My project files are the same as the tutorial's, except the following.
Rust
use {std::ops, wasm_bindgen::prelude::*};
// When the `wee_alloc` feature is enabled, use `wee_alloc` as the global
// allocator.
#[cfg(feature = "wee_alloc")]
#[global_allocator]
static ALLOC: wee_alloc::WeeAlloc = wee_alloc::WeeAlloc::INIT;
#[wasm_bindgen]
#[repr(u8)]
#[derive(Clone, Copy)]
pub enum DiagnosticSeverity {
Err = 1,
Warn = 2,
Info = 3,
Hint = 4,
}
#[wasm_bindgen]
pub struct Diagnostic {
range: ops::Range<usize>,
message: String,
severity: DiagnosticSeverity,
}
#[wasm_bindgen]
impl Diagnostic {
pub fn new() -> Self {
Diagnostic {
// Randomly selected to see if I can
// recognize them in JavaScript
range: 30..544,
message: "Test diagnostic".to_string(),
severity: DiagnosticSeverity::Info,
}
}
pub fn msg(&self) -> String {
self.message.to_owned()
}
pub fn severity(&self) -> DiagnosticSeverity {
self.severity
}
}
#[wasm_bindgen]
pub struct DiagList {
items: Vec<Diagnostic>,
}
#[wasm_bindgen]
impl DiagList {
pub fn new() -> Self {
Self { items: Vec::new() }
}
pub fn push(&mut self) {
self.items.push(Diagnostic {
// Get different values for testing purposes
range: self.len()..self.len() + 3,
message: format!("Diag#{}", self.len()),
// In JS, I `push()` twice and want each to have a
// different value for testing purposes
severity: if self.len() % 2 == 0 {
DiagnosticSeverity::Info
} else {
DiagnosticSeverity::Hint
},
});
}
pub fn items(&self) -> *const Diagnostic {
self.items.as_ptr()
}
pub fn buffer_len(&self) -> usize {
self.items.len() * std::mem::size_of::<Diagnostic>()
}
pub fn len(&self) -> usize {
self.items.len()
}
}
JavaScript (index.js)
import { DiagList, Diagnostic, DiagnosticSeverity } from "wasm_test/wasm_test";
import { memory } from 'wasm_test/wasm_test_bg'
const list = DiagList.new();
const listItemsPtr = list.items();
list.push()
list.push()
const listItems = new Uint8Array(memory.buffer, listItemsPtr, list.len());
console.log(listItems);
The above JavaScript will log [0, 0]
, which I guess are null pointers?
I'm also not sure if using list.len()
is the right "length", so I also tried
const listItems = new Uint8Array(memory.buffer, listItemsPtr, list.buffer_len());
which logs the JavaScript equivalent of [0; 48]

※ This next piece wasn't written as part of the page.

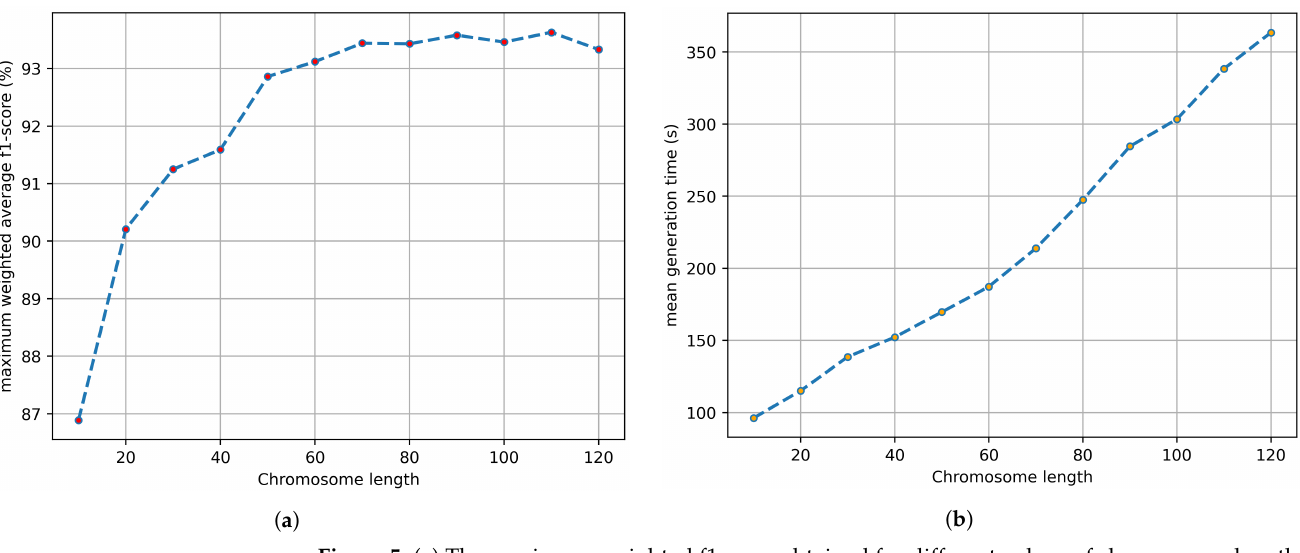
Figure 5. ( a ) The maximum weighted f1 score obtained for different values of chromosome length. ( b ) The mean generation time required for different values of chromosome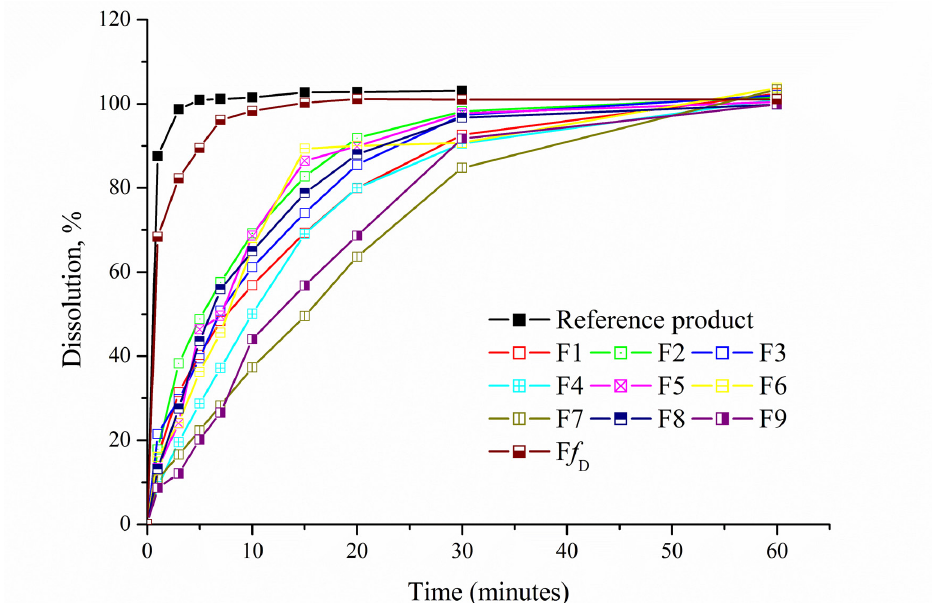
FIGURE 6 - Dissolution profiles of orodispersible films (F1-9) and the reference product (Cardura™ 2 mg tablets; Pfizer Inc.,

. I have no idea what this means or why I'm getting all zeros.
Is every struct's total bytes, from all its fields, condensed into a single array of bytes? So, the size of a Vec<Diagnostic>
would be:
the size of a Vec + the sum of a Diagnostic's fields' sizes (their types + their data)?
How do you get an element in listItems
at each index, and then how do you get the data in each field without creating a getter in Rust for every field or part of a field you want to read?